Have you ever tried to seriously test all your highly sophisticated resilience accomplishments in cloud setups? Our DevOps invest a lot to achieve things like auto-scaling, failover and zero downtime deployments. Infrastructure is coded with e.g. CloudFormation templates, Chef cookbooks or Dockerfiles and it is monitored with complex metrics that are included in notification and action chains to provide SLAs for our customers. But all this is worthless if you never test it and proof that the concepts and setups are working. It turns out that testing cloud infrastructure isn't that easy like application testing because you have to manipulate technical infrastructure components that are normally out of your scope and abstracted away. Luckily Netflix provide their toolchain to tackle some of these challenges.
###The Simian Army
As written on their wiki the Simian Army consists of services (Monkeys) in the cloud for generating various kinds of failures, detecting abnormal conditions, and testing the ability to survive them. From the collection of different monkeys the Chaos Monkey is the most useful for us in the moment. It supports AWS and VSphere as IaaS backends and brings some very helpful types of chaos into the infrastructure. BTW even reading the source is a big fun due to the creative naming of stuff. Just to note one of my favorites the boolean property isBurnMoneyEnabled to take care how far your monkey should disturb the peace.
Please read the well written Quick-Start-Guide to get the monkey up and running. Some of the strategies really can cause trouble to a lot of existing off-the-shelf applications. You can mix up your cocktail of gifts in the chaos.properties file.
#Strategies simianarmy.chaos.shutdowninstance.enabled = true simianarmy.chaos.blockallnetworktraffic.enabled = true simianarmy.chaos.burncpu.enabled = false simianarmy.chaos.killprocesses.enabled = false simianarmy.chaos.nullroute.enabled = false simianarmy.chaos.failapi.enabled = false simianarmy.chaos.faildns.enabled = true simianarmy.chaos.faildynamodb.enabled = false simianarmy.chaos.fails3.enabled = false simianarmy.chaos.networkcorruption.enabled = true simianarmy.chaos.networklatency.enabled = true simianarmy.chaos.networkloss.enabled = true
As you can see here we like to use all the network problems that can appear. We use this mixture for one of our customer that needs applications syncing data via unreliable satellite connections. In fact their cruise liners data-centers are moving targets rolling around the globe.

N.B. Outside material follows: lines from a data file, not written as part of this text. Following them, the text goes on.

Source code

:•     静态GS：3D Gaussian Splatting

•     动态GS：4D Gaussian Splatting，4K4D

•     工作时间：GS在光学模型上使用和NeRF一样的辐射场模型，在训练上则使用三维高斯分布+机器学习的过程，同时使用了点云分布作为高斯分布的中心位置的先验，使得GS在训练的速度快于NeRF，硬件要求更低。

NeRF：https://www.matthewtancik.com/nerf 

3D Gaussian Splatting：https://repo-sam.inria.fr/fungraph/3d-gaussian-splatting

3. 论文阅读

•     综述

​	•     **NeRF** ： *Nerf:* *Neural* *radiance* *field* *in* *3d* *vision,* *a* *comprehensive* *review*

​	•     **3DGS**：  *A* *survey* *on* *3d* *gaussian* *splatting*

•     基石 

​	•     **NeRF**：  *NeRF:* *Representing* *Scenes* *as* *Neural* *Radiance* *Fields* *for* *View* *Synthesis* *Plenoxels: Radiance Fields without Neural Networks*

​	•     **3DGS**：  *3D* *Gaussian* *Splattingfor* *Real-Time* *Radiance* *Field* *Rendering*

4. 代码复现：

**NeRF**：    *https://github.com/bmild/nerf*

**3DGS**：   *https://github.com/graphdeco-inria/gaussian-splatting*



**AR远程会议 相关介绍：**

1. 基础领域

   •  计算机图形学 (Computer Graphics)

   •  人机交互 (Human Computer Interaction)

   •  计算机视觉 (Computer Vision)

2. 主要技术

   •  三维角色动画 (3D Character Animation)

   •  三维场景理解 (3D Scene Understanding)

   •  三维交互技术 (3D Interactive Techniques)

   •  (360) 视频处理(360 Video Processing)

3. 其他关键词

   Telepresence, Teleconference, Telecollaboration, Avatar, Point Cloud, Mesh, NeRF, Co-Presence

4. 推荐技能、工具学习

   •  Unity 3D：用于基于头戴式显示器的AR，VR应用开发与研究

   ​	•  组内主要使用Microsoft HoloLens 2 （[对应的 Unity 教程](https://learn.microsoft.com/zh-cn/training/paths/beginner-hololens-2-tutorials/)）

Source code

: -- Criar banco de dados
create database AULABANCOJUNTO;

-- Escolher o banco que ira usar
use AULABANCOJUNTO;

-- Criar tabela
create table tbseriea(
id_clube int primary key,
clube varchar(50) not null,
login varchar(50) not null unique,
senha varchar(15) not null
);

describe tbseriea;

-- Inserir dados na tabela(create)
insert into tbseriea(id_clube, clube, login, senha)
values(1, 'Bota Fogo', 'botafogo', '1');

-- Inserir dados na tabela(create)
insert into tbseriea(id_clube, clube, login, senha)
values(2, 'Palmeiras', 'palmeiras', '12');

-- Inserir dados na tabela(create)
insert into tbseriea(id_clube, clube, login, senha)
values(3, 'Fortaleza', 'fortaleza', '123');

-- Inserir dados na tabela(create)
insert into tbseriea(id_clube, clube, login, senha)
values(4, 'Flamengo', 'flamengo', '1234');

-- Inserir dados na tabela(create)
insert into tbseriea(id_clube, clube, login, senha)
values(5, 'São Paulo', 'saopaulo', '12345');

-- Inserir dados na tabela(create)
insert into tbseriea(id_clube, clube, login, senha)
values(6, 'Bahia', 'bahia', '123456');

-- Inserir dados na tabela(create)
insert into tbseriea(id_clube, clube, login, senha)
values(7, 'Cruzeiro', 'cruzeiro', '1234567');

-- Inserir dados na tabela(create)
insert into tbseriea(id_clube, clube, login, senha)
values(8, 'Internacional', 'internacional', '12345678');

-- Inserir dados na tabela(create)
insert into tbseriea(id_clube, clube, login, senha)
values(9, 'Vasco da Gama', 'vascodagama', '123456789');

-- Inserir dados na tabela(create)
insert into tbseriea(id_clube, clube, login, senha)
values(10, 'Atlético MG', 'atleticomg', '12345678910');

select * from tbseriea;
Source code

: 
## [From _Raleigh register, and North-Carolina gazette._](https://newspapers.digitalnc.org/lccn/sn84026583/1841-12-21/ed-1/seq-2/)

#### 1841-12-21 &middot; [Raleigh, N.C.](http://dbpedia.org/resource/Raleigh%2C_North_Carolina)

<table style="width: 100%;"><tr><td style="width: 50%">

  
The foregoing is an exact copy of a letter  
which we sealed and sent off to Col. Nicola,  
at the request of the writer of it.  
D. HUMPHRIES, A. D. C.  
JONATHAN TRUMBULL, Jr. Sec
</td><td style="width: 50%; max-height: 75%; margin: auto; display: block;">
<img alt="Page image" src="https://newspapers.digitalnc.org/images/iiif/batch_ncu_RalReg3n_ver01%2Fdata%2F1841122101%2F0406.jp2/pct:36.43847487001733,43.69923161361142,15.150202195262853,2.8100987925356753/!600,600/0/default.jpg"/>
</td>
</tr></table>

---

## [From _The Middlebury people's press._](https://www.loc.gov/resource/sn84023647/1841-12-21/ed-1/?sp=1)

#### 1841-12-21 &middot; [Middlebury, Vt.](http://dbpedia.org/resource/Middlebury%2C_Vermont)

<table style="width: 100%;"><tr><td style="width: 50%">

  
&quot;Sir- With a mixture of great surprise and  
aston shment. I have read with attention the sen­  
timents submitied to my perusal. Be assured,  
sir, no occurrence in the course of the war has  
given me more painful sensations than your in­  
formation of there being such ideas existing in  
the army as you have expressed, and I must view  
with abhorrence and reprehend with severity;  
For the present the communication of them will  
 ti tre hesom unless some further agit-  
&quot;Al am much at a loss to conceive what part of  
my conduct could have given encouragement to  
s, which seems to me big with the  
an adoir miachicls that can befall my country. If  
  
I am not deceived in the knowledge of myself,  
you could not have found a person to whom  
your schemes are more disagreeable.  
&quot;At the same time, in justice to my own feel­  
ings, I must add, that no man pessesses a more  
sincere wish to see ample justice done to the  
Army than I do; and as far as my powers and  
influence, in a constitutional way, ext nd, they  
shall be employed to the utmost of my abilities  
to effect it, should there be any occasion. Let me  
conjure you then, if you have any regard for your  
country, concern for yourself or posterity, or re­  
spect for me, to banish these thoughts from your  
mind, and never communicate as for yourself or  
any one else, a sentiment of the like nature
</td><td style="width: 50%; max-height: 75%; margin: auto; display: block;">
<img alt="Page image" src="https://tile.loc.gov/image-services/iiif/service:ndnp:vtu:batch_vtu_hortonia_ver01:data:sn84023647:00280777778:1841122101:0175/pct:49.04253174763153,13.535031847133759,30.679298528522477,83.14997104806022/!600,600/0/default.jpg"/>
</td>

The Chaos Monkey communicates via provided APIs to the IaaS and if needed via ssh to your server to doing it actions. Of course these are logged so that you can correlate created monkey chaos with your infrastructure logs and metrics.
If you coming into the recommended state to have a working cloud infrastructure with resilience features enabled the Simian Army is a very good starting point to test your setup and even to get an idea of the complexity of possible failure scenarios. Our recommendation is to take your first steps with these tools in a sandboxed playground because you probably will not survive the first shot. Good Luck!